DATA EXCERPT:
++++

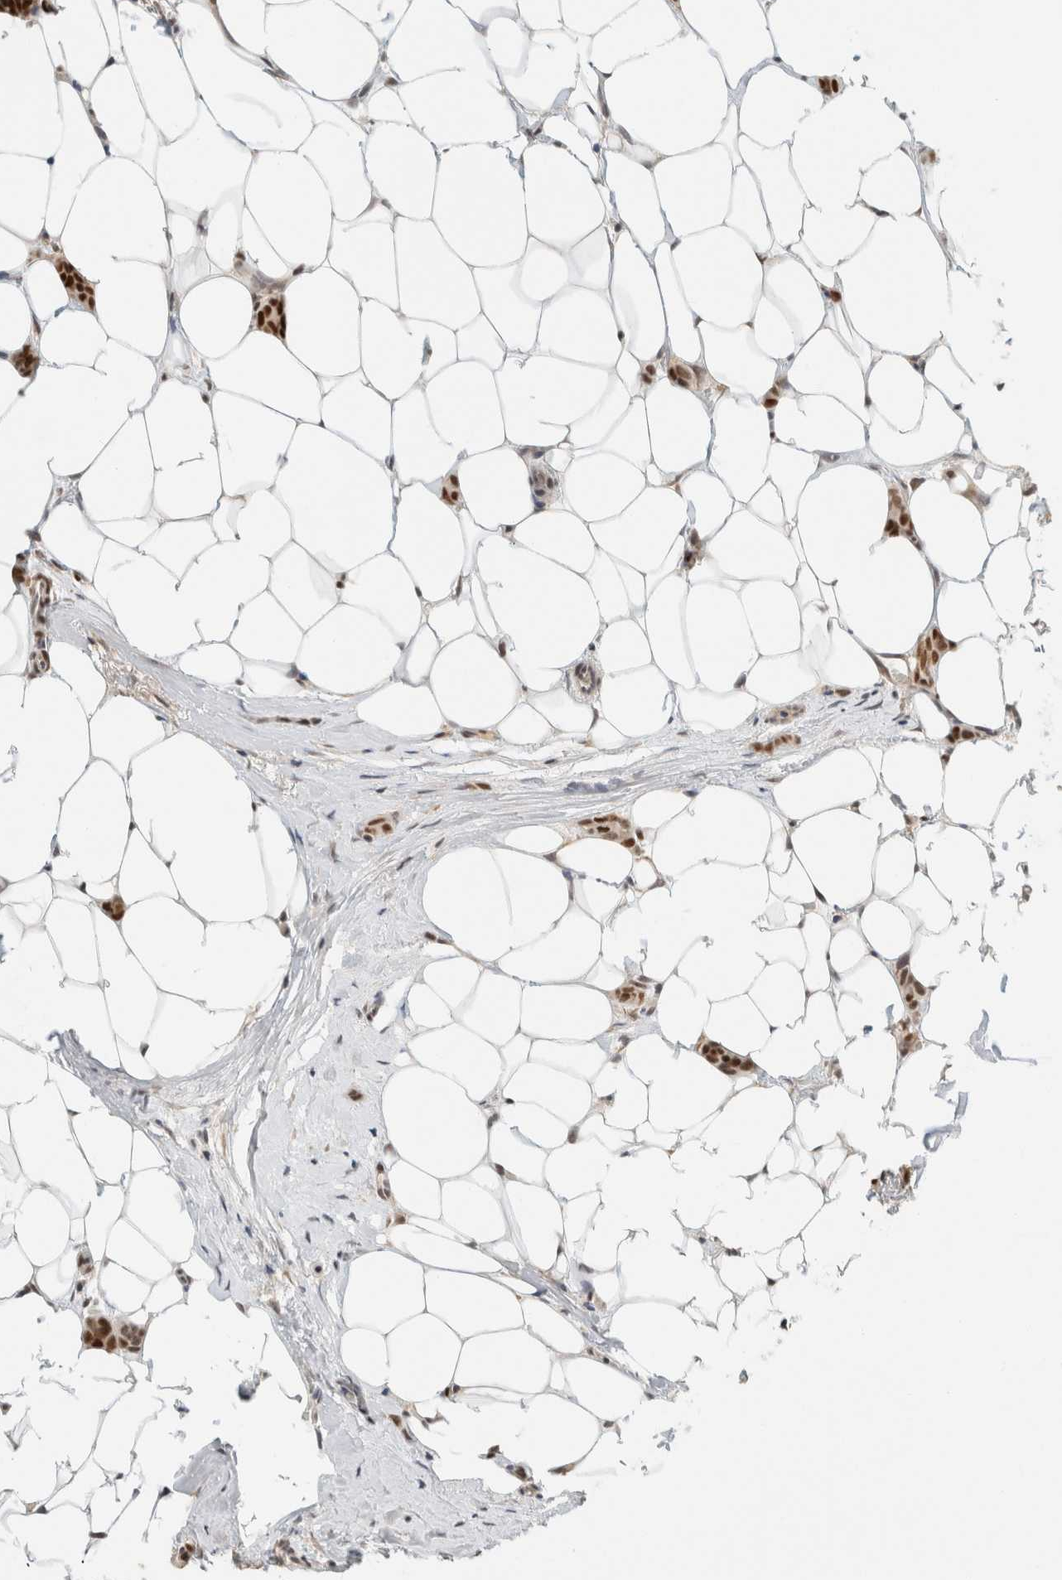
{"staining": {"intensity": "strong", "quantity": ">75%", "location": "nuclear"}, "tissue": "breast cancer", "cell_type": "Tumor cells", "image_type": "cancer", "snomed": [{"axis": "morphology", "description": "Lobular carcinoma"}, {"axis": "topography", "description": "Skin"}, {"axis": "topography", "description": "Breast"}], "caption": "Brown immunohistochemical staining in human lobular carcinoma (breast) exhibits strong nuclear staining in about >75% of tumor cells. (Brightfield microscopy of DAB IHC at high magnification).", "gene": "ZNF768", "patient": {"sex": "female", "age": 46}}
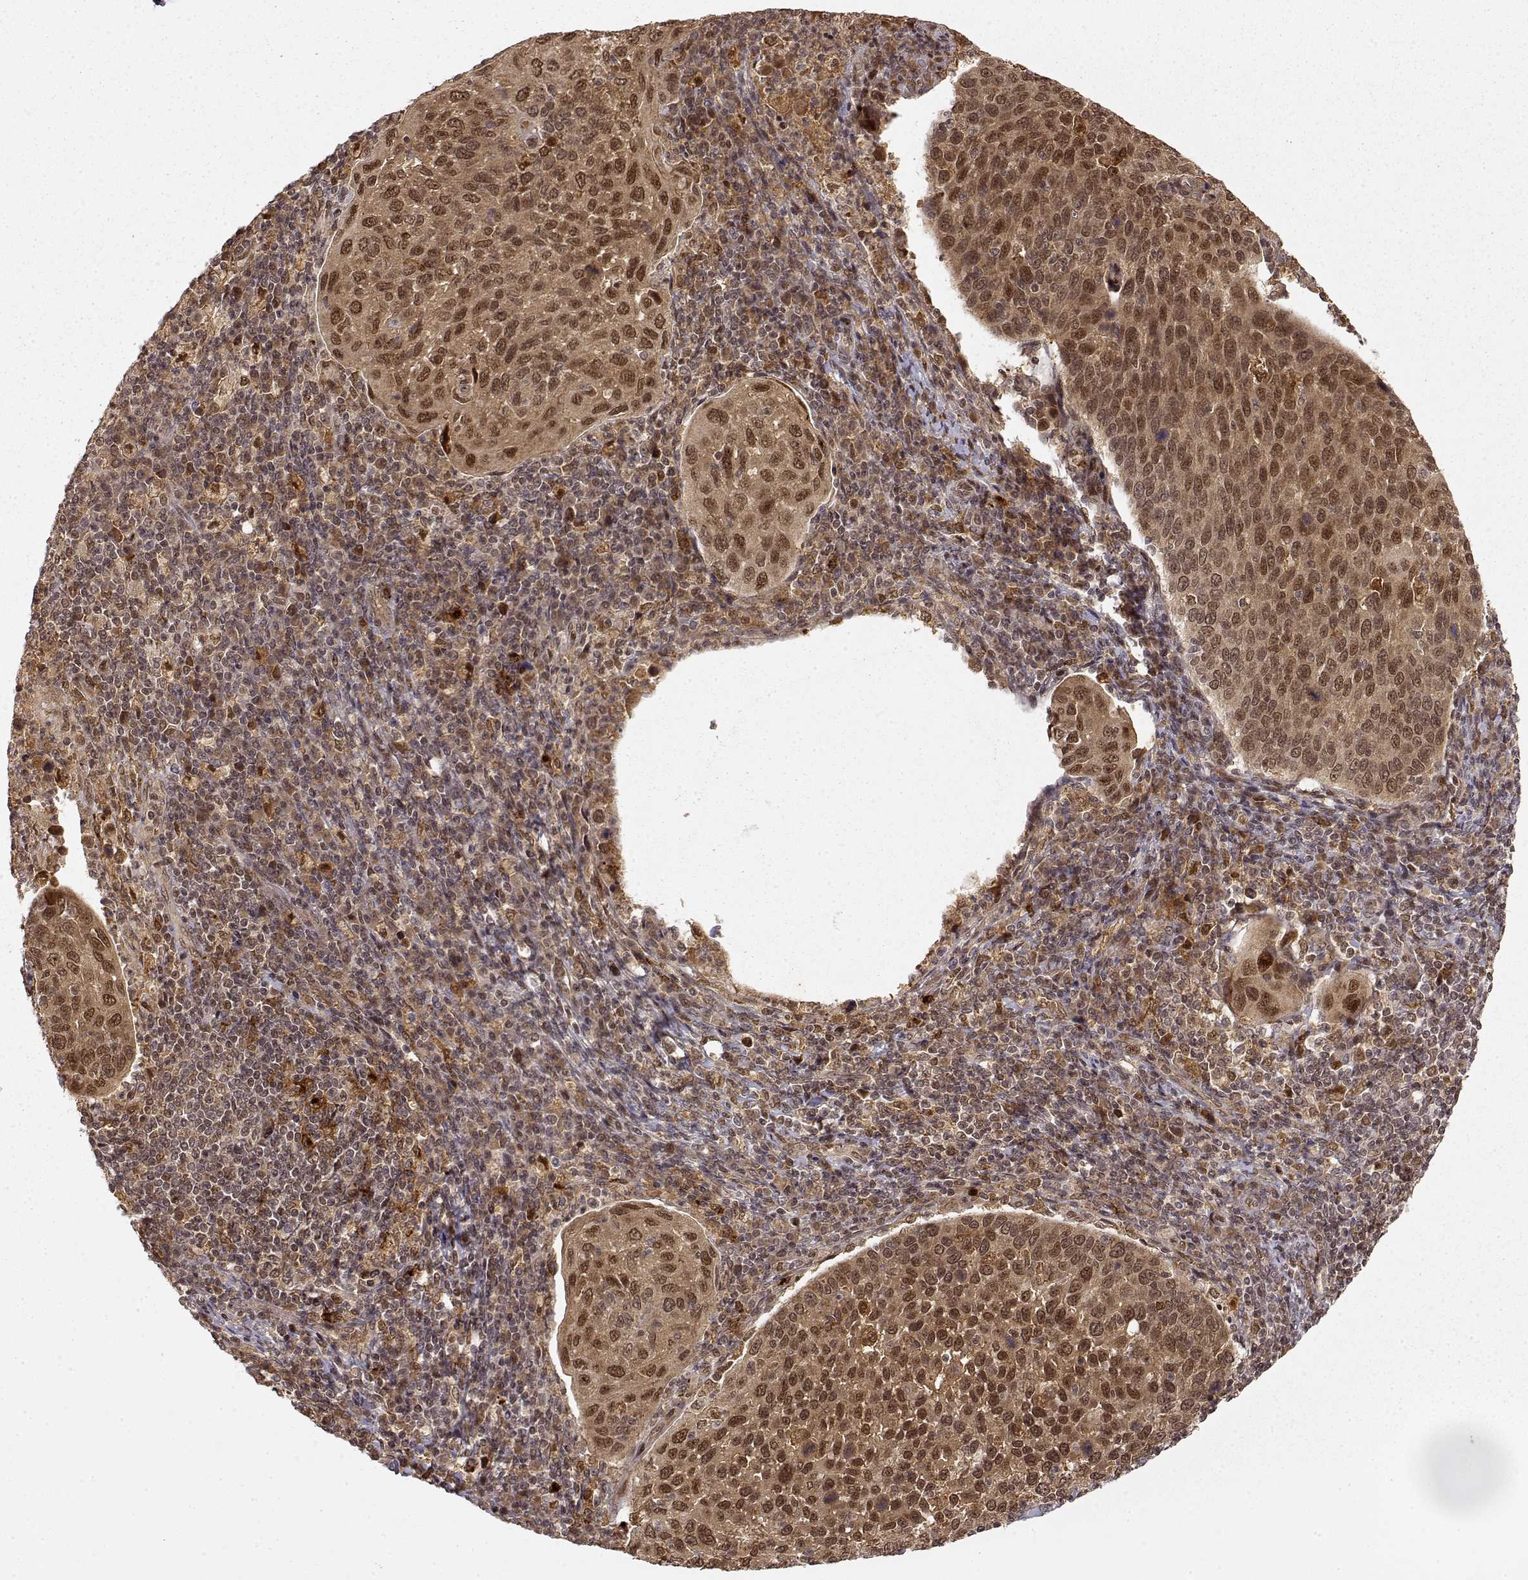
{"staining": {"intensity": "strong", "quantity": ">75%", "location": "cytoplasmic/membranous,nuclear"}, "tissue": "cervical cancer", "cell_type": "Tumor cells", "image_type": "cancer", "snomed": [{"axis": "morphology", "description": "Squamous cell carcinoma, NOS"}, {"axis": "topography", "description": "Cervix"}], "caption": "Human cervical cancer stained for a protein (brown) reveals strong cytoplasmic/membranous and nuclear positive expression in approximately >75% of tumor cells.", "gene": "MAEA", "patient": {"sex": "female", "age": 54}}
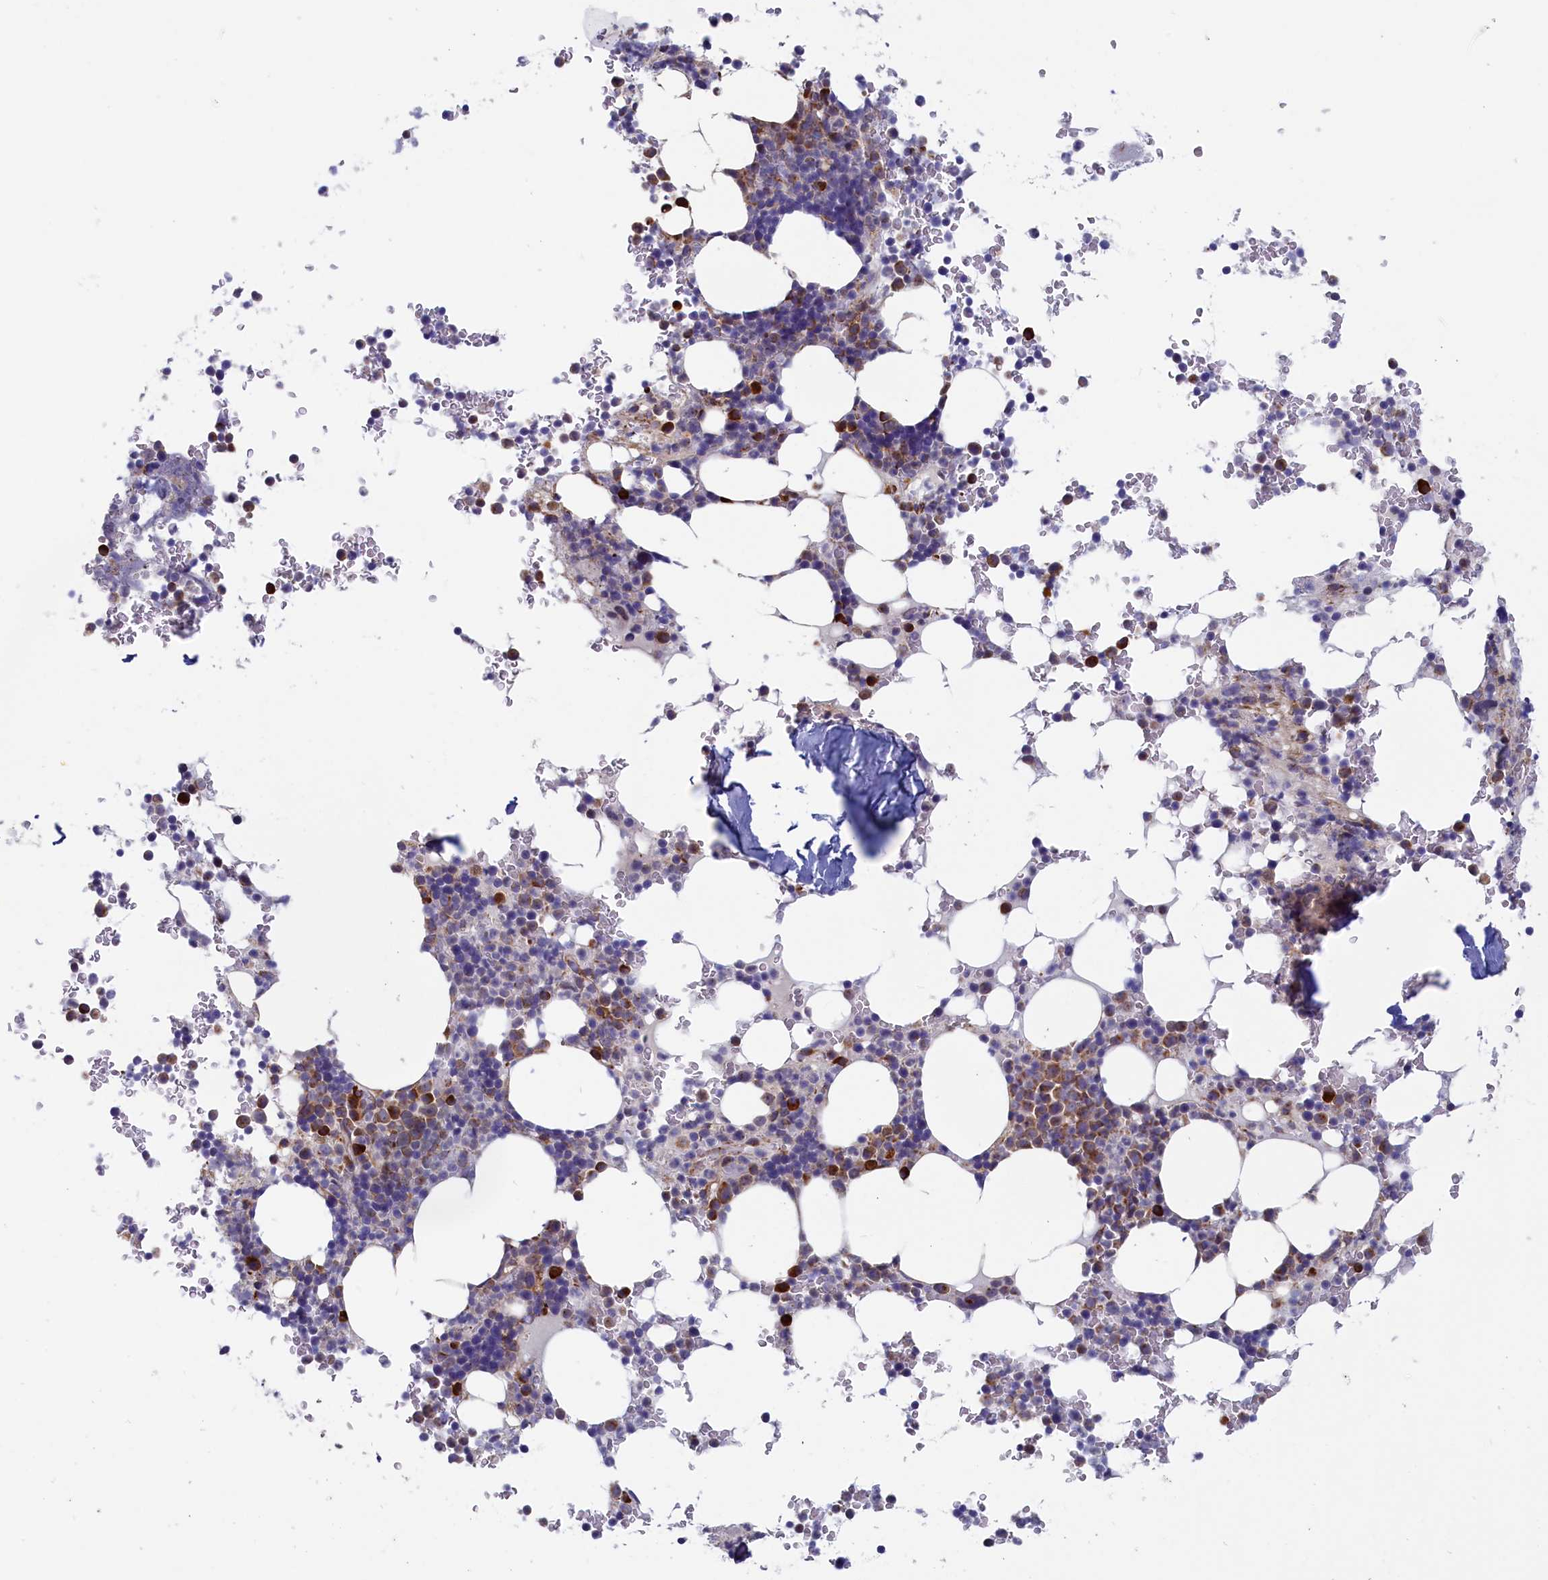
{"staining": {"intensity": "strong", "quantity": "<25%", "location": "cytoplasmic/membranous"}, "tissue": "bone marrow", "cell_type": "Hematopoietic cells", "image_type": "normal", "snomed": [{"axis": "morphology", "description": "Normal tissue, NOS"}, {"axis": "topography", "description": "Bone marrow"}], "caption": "About <25% of hematopoietic cells in unremarkable human bone marrow show strong cytoplasmic/membranous protein positivity as visualized by brown immunohistochemical staining.", "gene": "CCDC68", "patient": {"sex": "male", "age": 58}}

++++

PROBLEM STATEMENT:
Take the line containing "cervical cancer stained" and all lines after it to the end of the data above, and reproduce them exactly, leaving out pictures. Nothing else belongs in the copy.

ANSWER TO THIS PROBLEM:
{"staining": {"intensity": "strong", "quantity": ">75%", "location": "cytoplasmic/membranous,nuclear"}, "tissue": "cervical cancer", "cell_type": "Tumor cells", "image_type": "cancer", "snomed": [{"axis": "morphology", "description": "Squamous cell carcinoma, NOS"}, {"axis": "topography", "description": "Cervix"}], "caption": "Human cervical cancer stained for a protein (brown) reveals strong cytoplasmic/membranous and nuclear positive expression in approximately >75% of tumor cells.", "gene": "MAEA", "patient": {"sex": "female", "age": 54}}
{"staining": {"intensity": "strong", "quantity": "<25%", "location": "cytoplasmic/membranous"}, "tissue": "bone marrow", "cell_type": "Hematopoietic cells", "image_type": "normal", "snomed": [{"axis": "morphology", "description": "Normal tissue, NOS"}, {"axis": "topography", "description": "Bone marrow"}], "caption": "About <25% of hematopoietic cells in unremarkable human bone marrow show strong cytoplasmic/membranous protein positivity as visualized by brown immunohistochemical staining.", "gene": "CCDC68", "patient": {"sex": "male", "age": 58}}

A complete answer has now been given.